INSTRUCTIONS FOR THE TASK = Return, unchanged, every line of the material from its first line through the line containing "Checklist 2026 : comment", both ends included. Leave the pictures out.

Records from a data source:
..........

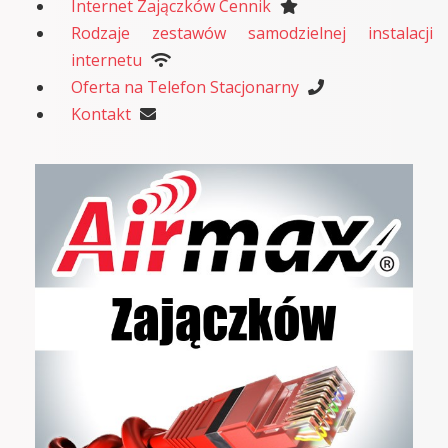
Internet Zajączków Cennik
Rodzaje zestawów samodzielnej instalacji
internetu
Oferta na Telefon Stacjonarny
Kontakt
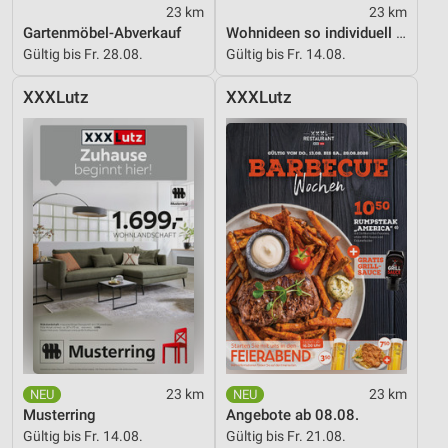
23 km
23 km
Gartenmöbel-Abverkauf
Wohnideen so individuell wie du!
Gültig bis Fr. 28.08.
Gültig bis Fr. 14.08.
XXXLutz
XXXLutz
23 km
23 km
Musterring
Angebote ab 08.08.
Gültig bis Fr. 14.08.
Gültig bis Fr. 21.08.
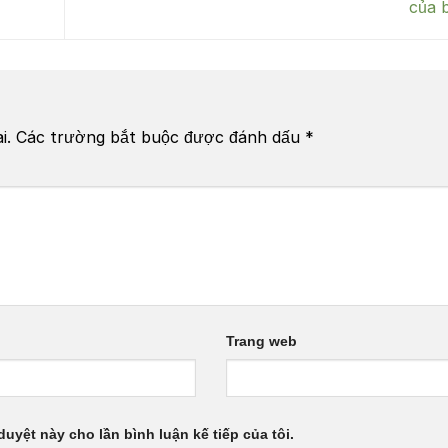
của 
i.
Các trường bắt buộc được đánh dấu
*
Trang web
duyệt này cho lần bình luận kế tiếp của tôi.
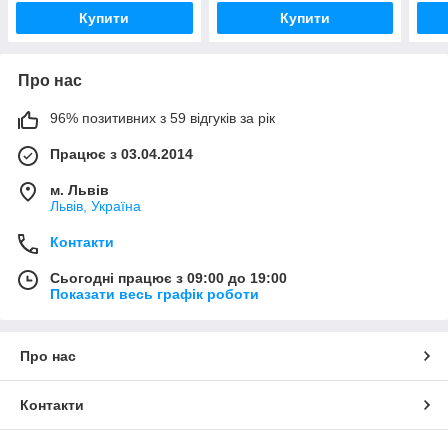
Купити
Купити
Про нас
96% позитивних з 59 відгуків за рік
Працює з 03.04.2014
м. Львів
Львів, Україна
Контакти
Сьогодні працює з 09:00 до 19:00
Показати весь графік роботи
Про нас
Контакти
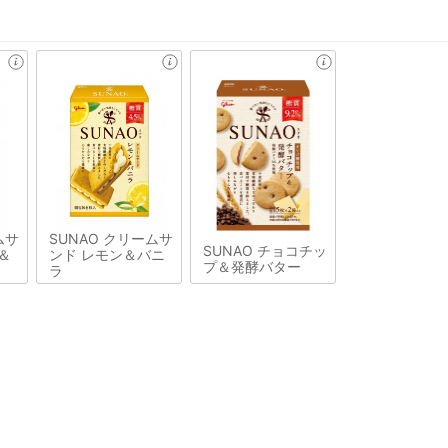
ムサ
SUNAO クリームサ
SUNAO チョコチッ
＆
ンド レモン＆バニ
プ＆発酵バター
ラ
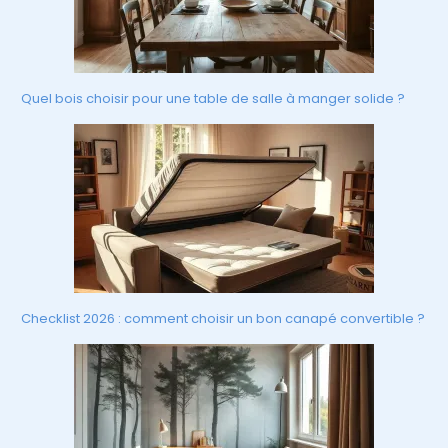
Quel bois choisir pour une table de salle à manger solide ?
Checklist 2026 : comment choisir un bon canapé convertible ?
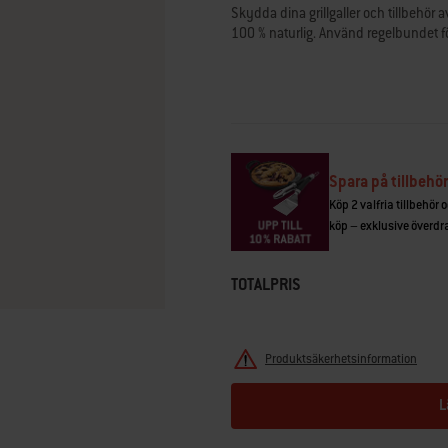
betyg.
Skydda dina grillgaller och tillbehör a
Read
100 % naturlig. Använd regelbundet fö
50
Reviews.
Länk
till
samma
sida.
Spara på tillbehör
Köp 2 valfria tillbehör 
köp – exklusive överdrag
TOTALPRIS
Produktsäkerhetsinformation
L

..........

COMPLETED EXERCISE =
Internet Zajączków Cennik
Rodzaje zestawów samodzielnej instalacji
internetu
Oferta na Telefon Stacjonarny
Kontakt
23 km
23 km
Gartenmöbel-Abverkauf
Wohnideen so individuell wie du!
Gültig bis Fr. 28.08.
Gültig bis Fr. 14.08.
XXXLutz
XXXLutz
23 km
23 km
Musterring
Angebote ab 08.08.
Gültig bis Fr. 14.08.
Gültig bis Fr. 21.08.
của 
i.
Các trường bắt buộc được đánh dấu
*
Trang web
duyệt này cho lần bình luận kế tiếp của tôi.
Купити
Купити
Про нас
96% позитивних з 59 відгуків за рік
Працює з 03.04.2014
м. Львів
Львів, Україна
Контакти
Сьогодні працює з 09:00 до 19:00
Показати весь графік роботи
Про нас
Контакти
ムサ
SUNAO クリームサ
SUNAO チョコチッ
＆
ンド レモン＆バニ
プ＆発酵バター
ラ
Quel bois choisir pour une table de salle à manger solide ?
Checklist 2026 : comment choisir un bon canapé convertible ?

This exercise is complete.